Tomorrow I have a baptism during Sunday Mass.
This doesn't happen often, so I am reviewing how to do it. It's a little tricky, because the ritual of baptism is, as it were, broken up and distributed at two or three points during the Mass; and elements of the Mass are changed: the penitential rite and Creed are omitted (because the ritual of baptism talks about cleansing from sin, and the Apostles Creed, in question form, is part of the ritual of baptism). I will need to check with the reader, musician and servers so they are prepped.
I'm always thrilled to confer the sacrament of baptism, but I honestly don't encourage doing it during Mass--but I don't refuse if that is what the family requests. As it happens, recently a parishioner asked me why not. In addition to the issues I just addressed are other concerns:
> It will make Mass longer and the homily is a bit of a challenge;
> You may say, so what if Mass is longer, folks should just go with it. Well, perhaps folks should, but they don't always. Besides, I happen to have 10:30 Mass at the other parish and it's not easy moving from the 9 am Mass to the 10:30 am Mass even in normal situations.

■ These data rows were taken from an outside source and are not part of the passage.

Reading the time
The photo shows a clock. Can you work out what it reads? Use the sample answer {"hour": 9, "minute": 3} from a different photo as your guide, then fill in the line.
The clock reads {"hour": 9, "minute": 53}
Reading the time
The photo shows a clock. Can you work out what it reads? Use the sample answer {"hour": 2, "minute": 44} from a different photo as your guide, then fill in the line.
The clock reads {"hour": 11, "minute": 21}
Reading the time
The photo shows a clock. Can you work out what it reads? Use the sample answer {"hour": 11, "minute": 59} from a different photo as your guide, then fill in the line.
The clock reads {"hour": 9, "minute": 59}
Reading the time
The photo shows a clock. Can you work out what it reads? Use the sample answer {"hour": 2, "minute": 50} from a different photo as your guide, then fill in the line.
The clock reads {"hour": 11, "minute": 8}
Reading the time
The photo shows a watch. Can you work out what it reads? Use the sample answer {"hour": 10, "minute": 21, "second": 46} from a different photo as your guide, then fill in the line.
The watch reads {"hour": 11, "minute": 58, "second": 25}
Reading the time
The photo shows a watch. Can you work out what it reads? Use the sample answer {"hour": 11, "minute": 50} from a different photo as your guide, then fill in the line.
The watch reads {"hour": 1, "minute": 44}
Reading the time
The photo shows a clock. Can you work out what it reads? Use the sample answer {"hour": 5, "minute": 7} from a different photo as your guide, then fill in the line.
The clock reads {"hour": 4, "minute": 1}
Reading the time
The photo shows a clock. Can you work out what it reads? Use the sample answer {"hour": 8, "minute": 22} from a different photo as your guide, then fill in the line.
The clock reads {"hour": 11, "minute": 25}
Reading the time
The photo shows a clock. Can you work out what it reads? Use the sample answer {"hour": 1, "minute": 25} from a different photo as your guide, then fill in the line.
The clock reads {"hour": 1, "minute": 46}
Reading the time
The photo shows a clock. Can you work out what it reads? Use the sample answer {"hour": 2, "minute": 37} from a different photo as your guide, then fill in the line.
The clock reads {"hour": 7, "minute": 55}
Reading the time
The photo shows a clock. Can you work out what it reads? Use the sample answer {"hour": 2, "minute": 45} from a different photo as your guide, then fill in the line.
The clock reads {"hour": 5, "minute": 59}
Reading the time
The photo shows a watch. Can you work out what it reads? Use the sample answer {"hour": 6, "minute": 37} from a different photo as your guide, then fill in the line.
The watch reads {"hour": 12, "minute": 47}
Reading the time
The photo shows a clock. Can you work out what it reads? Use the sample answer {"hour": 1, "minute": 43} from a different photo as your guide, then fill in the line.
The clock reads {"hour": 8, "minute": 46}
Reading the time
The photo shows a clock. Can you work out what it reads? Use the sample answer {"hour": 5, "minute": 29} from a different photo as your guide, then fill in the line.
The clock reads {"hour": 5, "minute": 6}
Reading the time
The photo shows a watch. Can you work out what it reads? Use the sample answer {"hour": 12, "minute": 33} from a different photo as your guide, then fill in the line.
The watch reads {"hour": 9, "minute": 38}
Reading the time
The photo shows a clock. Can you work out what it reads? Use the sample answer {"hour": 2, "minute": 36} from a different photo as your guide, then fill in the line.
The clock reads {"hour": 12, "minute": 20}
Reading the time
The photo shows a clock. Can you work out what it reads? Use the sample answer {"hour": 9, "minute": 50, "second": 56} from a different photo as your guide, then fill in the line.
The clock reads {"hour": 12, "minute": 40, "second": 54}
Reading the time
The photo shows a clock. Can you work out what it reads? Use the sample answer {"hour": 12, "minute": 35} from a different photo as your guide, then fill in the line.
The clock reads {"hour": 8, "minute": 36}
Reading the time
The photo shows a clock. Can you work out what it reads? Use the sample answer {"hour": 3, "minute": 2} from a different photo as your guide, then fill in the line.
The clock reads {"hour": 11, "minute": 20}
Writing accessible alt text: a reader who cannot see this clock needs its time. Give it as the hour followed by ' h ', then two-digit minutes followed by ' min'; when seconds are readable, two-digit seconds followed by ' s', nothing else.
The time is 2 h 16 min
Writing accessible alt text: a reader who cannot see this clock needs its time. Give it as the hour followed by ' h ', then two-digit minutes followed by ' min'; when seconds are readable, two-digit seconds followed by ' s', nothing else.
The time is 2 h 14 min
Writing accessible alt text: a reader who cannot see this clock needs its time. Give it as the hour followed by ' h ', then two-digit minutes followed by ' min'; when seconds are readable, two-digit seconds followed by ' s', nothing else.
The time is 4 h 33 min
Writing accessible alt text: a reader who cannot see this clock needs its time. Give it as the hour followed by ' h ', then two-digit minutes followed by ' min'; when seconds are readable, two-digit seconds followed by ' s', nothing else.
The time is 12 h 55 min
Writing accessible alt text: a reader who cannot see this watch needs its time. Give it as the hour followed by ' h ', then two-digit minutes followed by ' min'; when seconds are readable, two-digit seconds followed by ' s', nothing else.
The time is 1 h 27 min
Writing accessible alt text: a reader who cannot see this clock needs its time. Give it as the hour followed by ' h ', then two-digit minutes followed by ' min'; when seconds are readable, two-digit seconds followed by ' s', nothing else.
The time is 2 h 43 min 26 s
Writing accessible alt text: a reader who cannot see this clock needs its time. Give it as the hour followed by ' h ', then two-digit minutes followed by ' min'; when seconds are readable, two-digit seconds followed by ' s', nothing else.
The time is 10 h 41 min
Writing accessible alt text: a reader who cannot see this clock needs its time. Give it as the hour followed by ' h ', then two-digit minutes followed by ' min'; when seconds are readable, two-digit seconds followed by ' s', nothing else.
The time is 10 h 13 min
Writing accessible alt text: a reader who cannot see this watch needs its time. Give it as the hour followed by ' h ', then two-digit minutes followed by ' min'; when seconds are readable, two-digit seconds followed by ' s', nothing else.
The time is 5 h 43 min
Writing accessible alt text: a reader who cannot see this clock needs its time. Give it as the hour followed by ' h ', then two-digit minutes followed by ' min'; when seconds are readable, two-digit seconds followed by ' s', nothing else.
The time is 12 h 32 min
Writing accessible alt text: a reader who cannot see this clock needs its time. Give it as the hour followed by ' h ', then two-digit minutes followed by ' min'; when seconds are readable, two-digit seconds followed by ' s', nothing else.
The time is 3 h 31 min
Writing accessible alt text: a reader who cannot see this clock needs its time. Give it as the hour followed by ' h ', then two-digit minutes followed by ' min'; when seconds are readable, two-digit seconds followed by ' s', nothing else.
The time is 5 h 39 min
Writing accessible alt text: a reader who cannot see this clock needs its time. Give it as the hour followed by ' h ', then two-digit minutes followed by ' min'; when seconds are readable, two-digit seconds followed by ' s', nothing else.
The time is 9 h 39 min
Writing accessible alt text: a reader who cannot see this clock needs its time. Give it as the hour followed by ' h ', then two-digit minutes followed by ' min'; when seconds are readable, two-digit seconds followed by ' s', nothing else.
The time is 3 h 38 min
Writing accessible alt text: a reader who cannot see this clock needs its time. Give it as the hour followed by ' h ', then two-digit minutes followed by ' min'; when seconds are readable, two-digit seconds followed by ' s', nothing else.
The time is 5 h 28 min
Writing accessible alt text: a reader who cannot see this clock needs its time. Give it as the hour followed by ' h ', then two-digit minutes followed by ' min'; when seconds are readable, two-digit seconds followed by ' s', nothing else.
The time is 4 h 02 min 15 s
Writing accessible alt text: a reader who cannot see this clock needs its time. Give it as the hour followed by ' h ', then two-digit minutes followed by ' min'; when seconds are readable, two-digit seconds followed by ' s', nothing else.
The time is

> The family doesn't necessarily enjoy having a baptism during Mass. Children don't always manage the hour or so of Mass and the family is usually a bit nervous about what to do, when to come forward, etc. Also they have to get the godparents and other family members there. On the other hand, when the family has a baptism after Mass, it's a lot less stressful. I always wait till everyone is ready ("Is there anyone you're still waiting for? We can wait")--but I can't hold up Sunday Mass for a late-arriving family member. If, at a Sunday afternoon baptism, one of the children has a meltdown, it's no problem just hitting the pause button--an uncle can take the child to the back of church or outside, or if its the candidate for baptism him- or herself, then we just wait a moment. Most families find it pretty awkward to have that happen in front of 200 folks, but they don't seem to mind it with 10 or 20 family members after Mass.
So why is this baptism happening during Mass? Well, the family requested me to celebrate it, which is an honor, but because of another commitment, I couldn't do it after the Noon Mass; so the only way I could do it this weekend was as part of 9 am Mass.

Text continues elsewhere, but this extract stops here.